- Opening Delimiter -

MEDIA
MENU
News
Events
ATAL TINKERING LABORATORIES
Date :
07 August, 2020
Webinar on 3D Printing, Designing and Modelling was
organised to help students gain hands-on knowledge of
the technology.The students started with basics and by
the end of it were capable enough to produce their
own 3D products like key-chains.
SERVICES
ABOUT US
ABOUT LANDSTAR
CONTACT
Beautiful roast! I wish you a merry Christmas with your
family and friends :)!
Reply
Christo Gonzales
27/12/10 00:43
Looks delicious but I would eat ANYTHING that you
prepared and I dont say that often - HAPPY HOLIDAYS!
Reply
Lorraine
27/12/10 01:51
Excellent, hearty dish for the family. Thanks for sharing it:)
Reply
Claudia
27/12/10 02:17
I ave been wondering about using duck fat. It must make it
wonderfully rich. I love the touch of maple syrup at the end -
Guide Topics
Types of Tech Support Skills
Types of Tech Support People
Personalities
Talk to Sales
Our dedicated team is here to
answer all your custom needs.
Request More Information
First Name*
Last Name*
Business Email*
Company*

- Closing Delimiter -

Pull out every line of the material above that contains the word "with".

-- Task response --
the technology.The students started with basics and by
Beautiful roast! I wish you a merry Christmas with your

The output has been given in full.